Long Wei | China Visual Group | Getty Images
BEIJING – Chinese telecommunications giant Huawei said on Friday it expects revenue this year to rise to 634 billion yuan ($ 99 billion), down 28.9% from to a year ago.
The company has suffered from US sanctions, the semiconductor shortage and a global collapse in demand for smartphones.
The estimate for the year 2021 shows that Huawei’s revenue for the second half of the year increased from the first six months to 313.6 billion yuan, from 320.4 billion yuan.
The company reported sales of 891.4 billion yuan in 2020, up 3.8% from the previous year. That’s much slower than the 19.1 percent year-over-year increase reported for 2019, with revenue of 858.8 billion yuan.
Friday’s post is part of an internal New Years message from rotating Huawei chairman Guo Ping who focused on rallying employees to keep going.
The letter did not specify the reasons for the expected drop in income, but noted “serious challenges” stemming from “an unpredictable business environment, the politicization of technology and a growing de-globalization movement,” according to the letter. an English version seen by CNBC.
Guo added, “Over the past year, our carrier business has remained stable, our corporate business has experienced solid growth, and our device business has rapidly expanded into new areas of business.”
For the next year, Guo said the company’s goals included increased efforts to develop and attract talent, and develop automotive-related technologies.
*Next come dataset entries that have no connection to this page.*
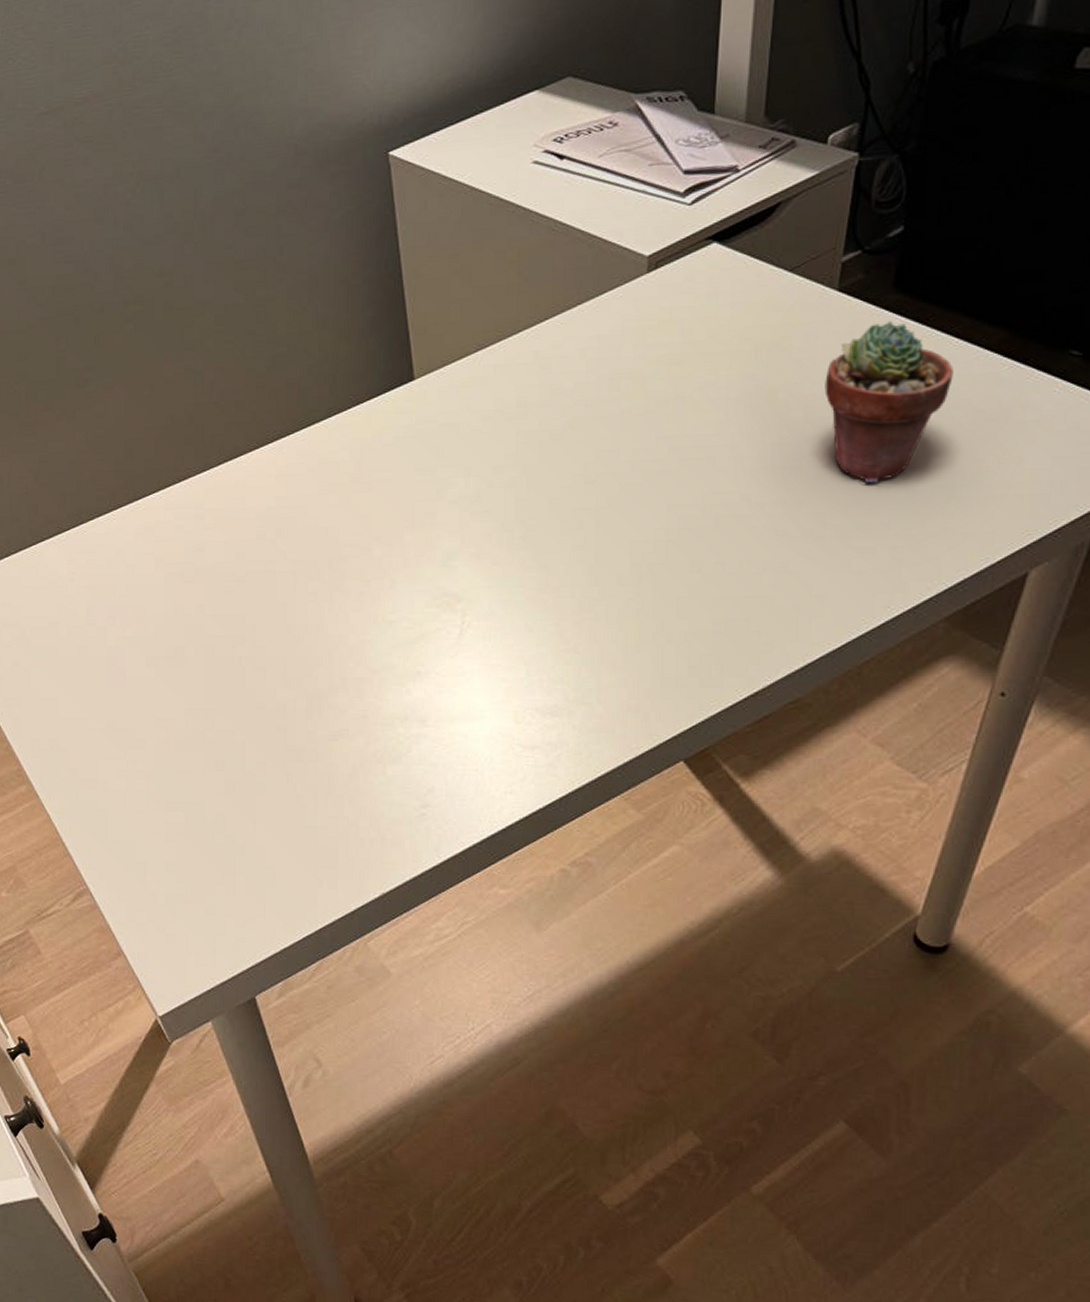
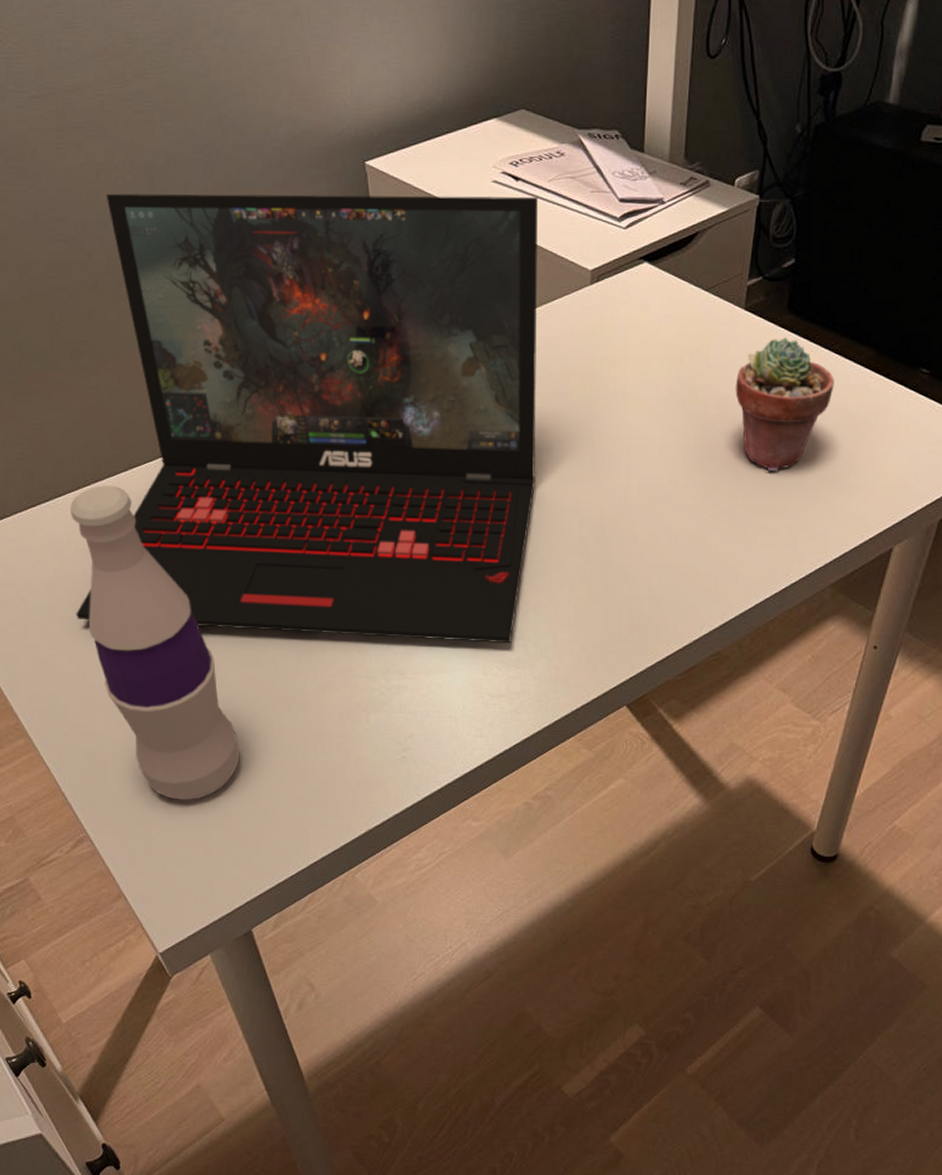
bottle: none [74,518,245,856] -> present [70,485,240,801]
laptop: none [79,176,585,688] -> present [76,193,538,644]

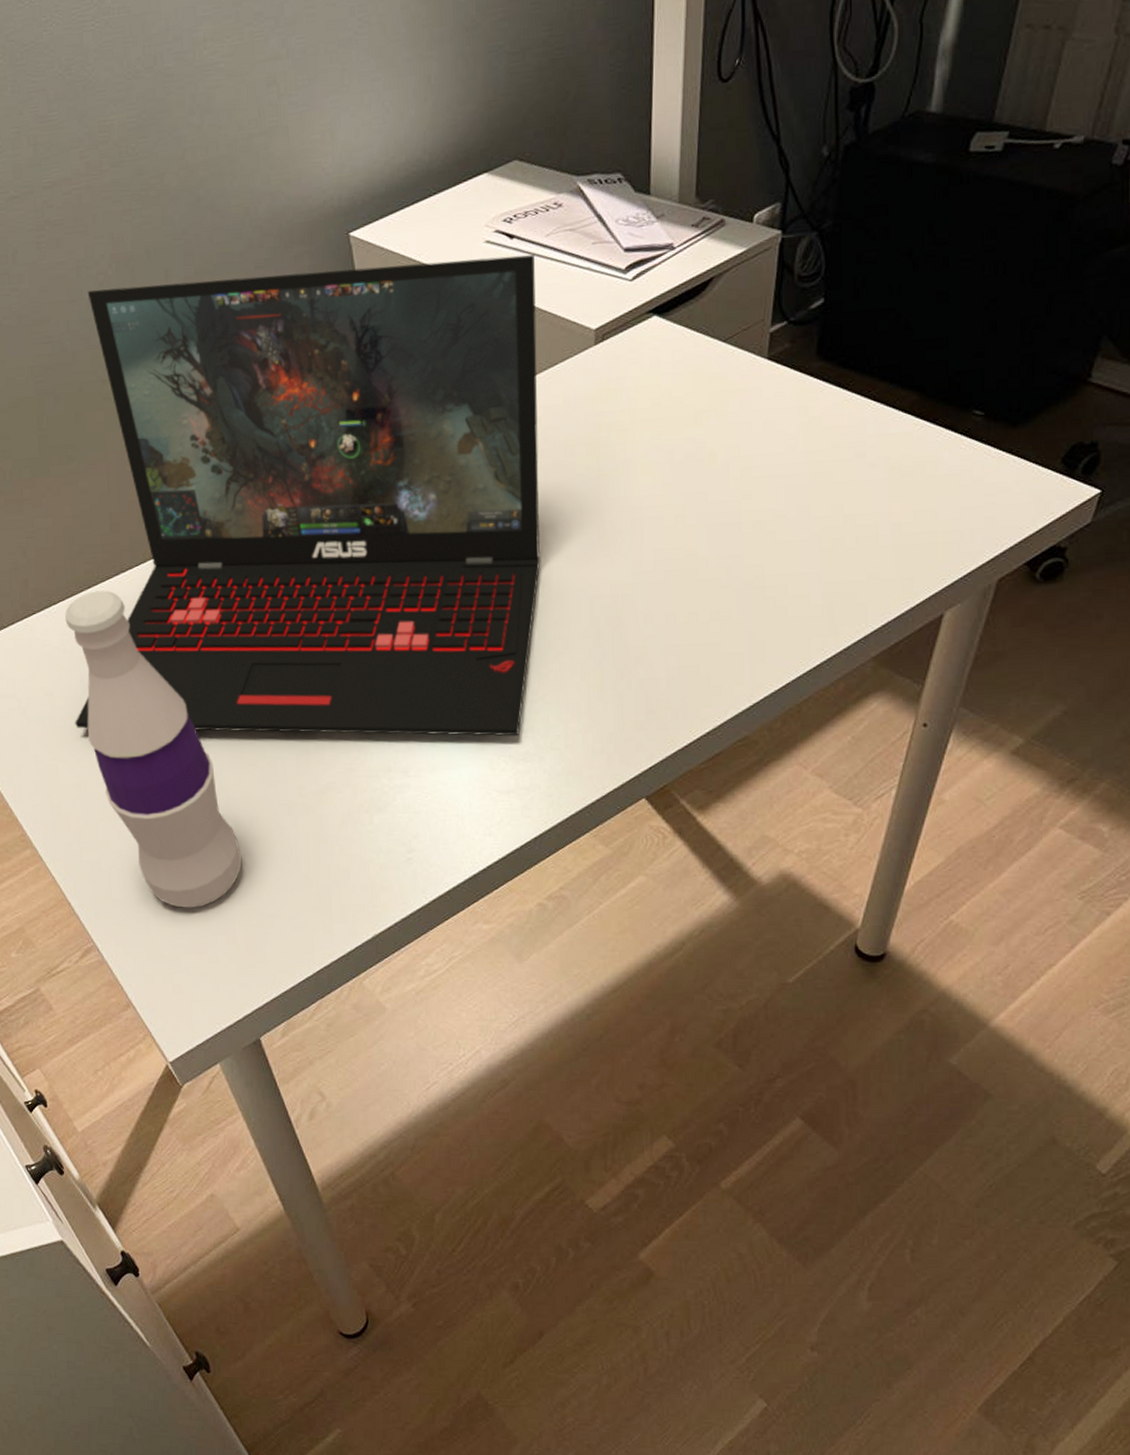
potted succulent: present [735,336,834,472] -> none [759,385,872,537]

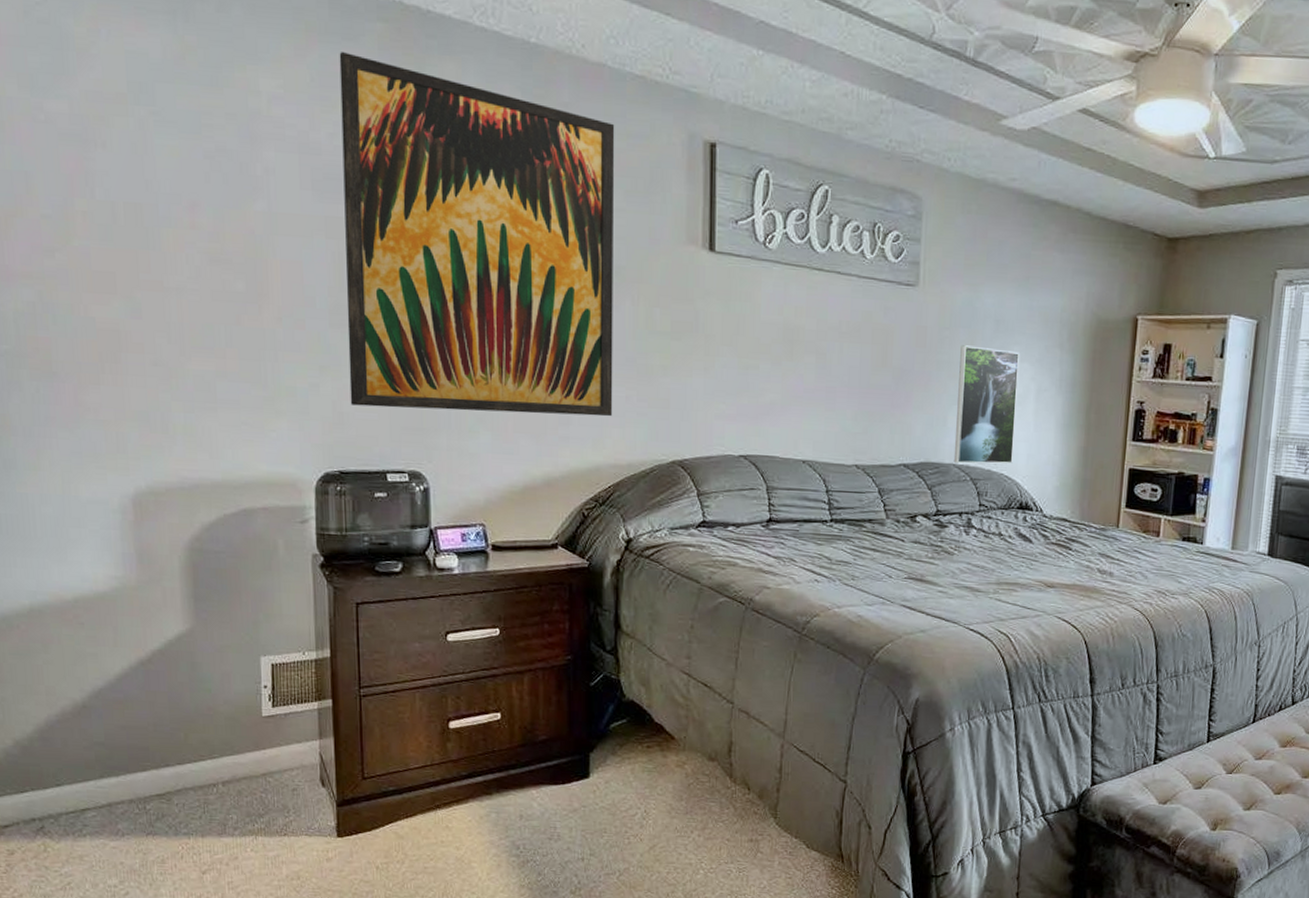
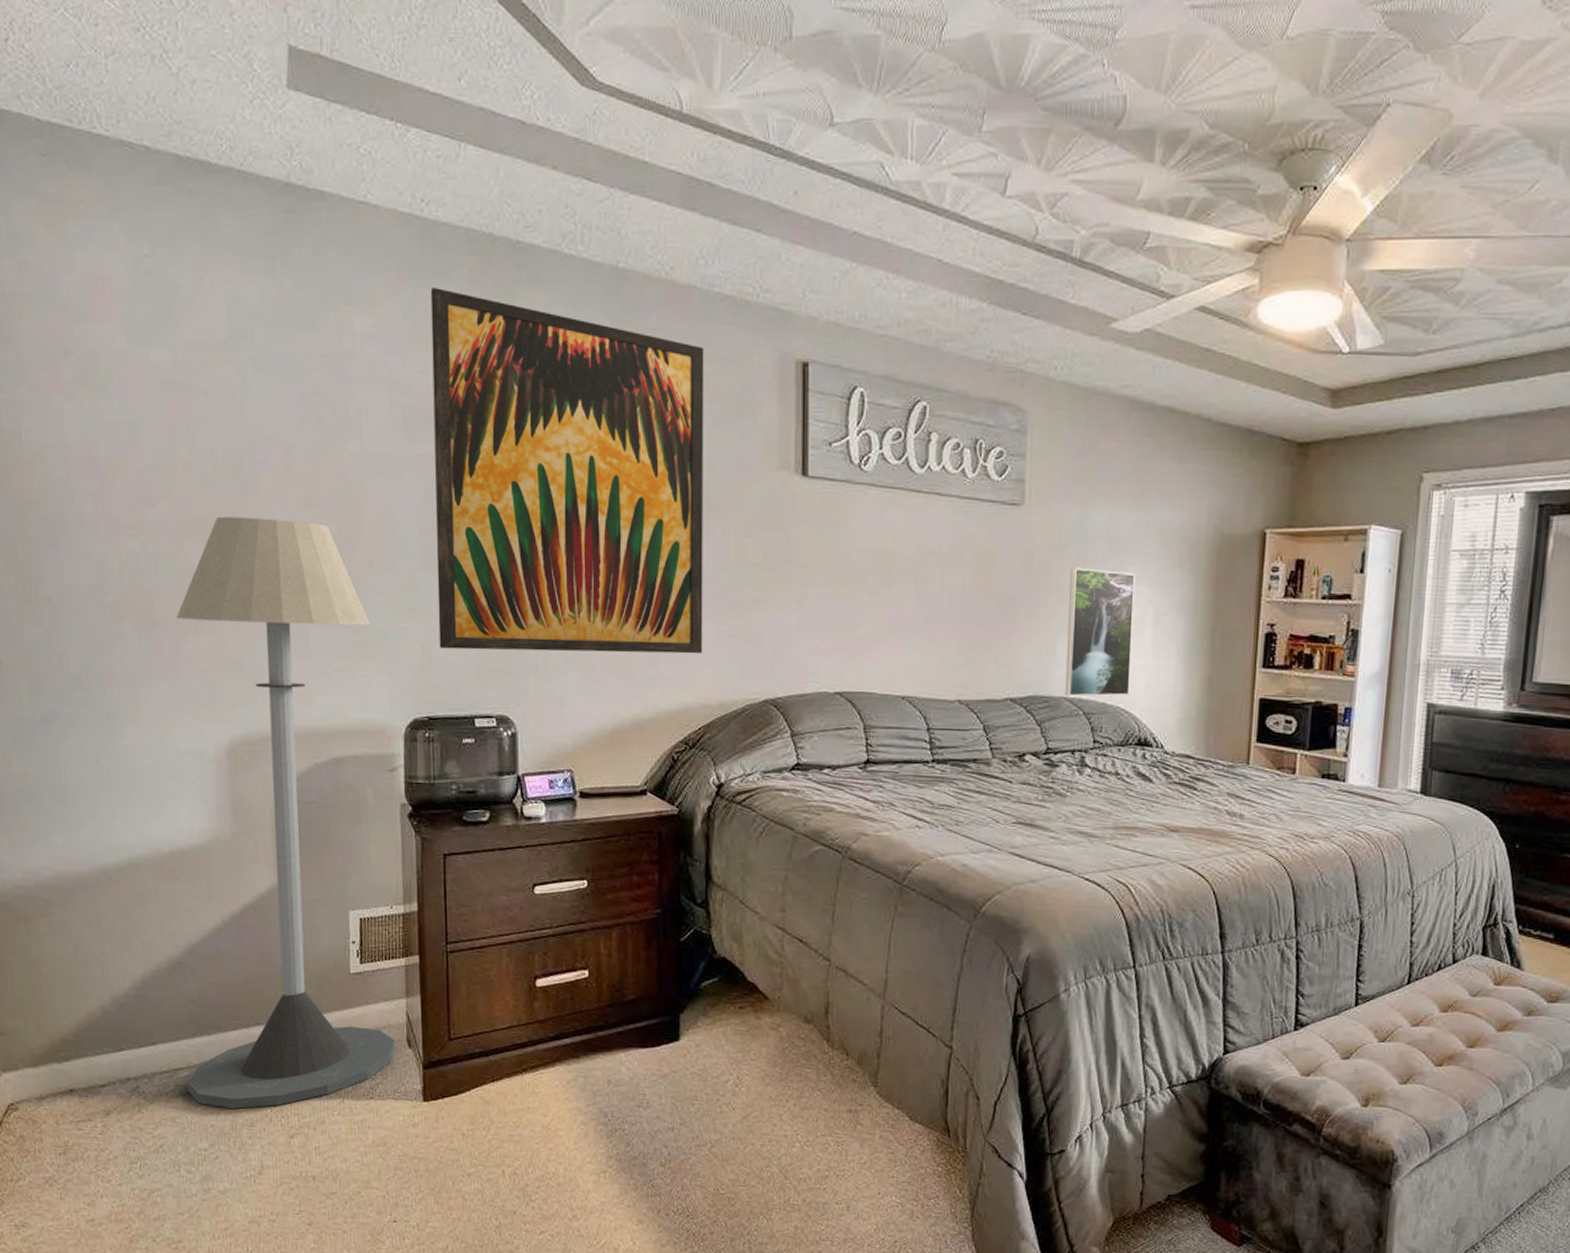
floor lamp: none [76,269,309,847] -> present [176,516,396,1109]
Last week, Huawei announced that the first electric car with its HarmonyOS operating system would likely start shipping at the end of February.
Huawei typically releases its more detailed annual report in March.
Figures released for the first half of 2021 showed that the two largest business segments, consumers and operators, saw steep year-over-year declines. The much smaller business activity, which has become a central part of Huawei’s growth strategy, increased by 6.6 billion yuan.
In 2019, the administration of former President Donald Trump put Huawei on a blacklist that blocked U.S. companies from selling technology to the Chinese company, citing national security concerns. Huawei has denied that it poses such a threat.
While those restrictions have not eased, other tensions between Huawei and the U.S. government have been.
CFO Meng Wanzhou, daughter of founder Ren Zhengfei, returned to work at the company’s headquarters in Shenzhen this fall after reaching an agreement with the US government over charges of wire fraud.
Meng had fought extradition to the United States from Vancouver, where she was arrested in December 2018. She has spent most of the past three years under house arrest, during which her bail conditions of 10 million Canadian dollars (7.9 million dollars) allowed him to venture during the day with security tracking.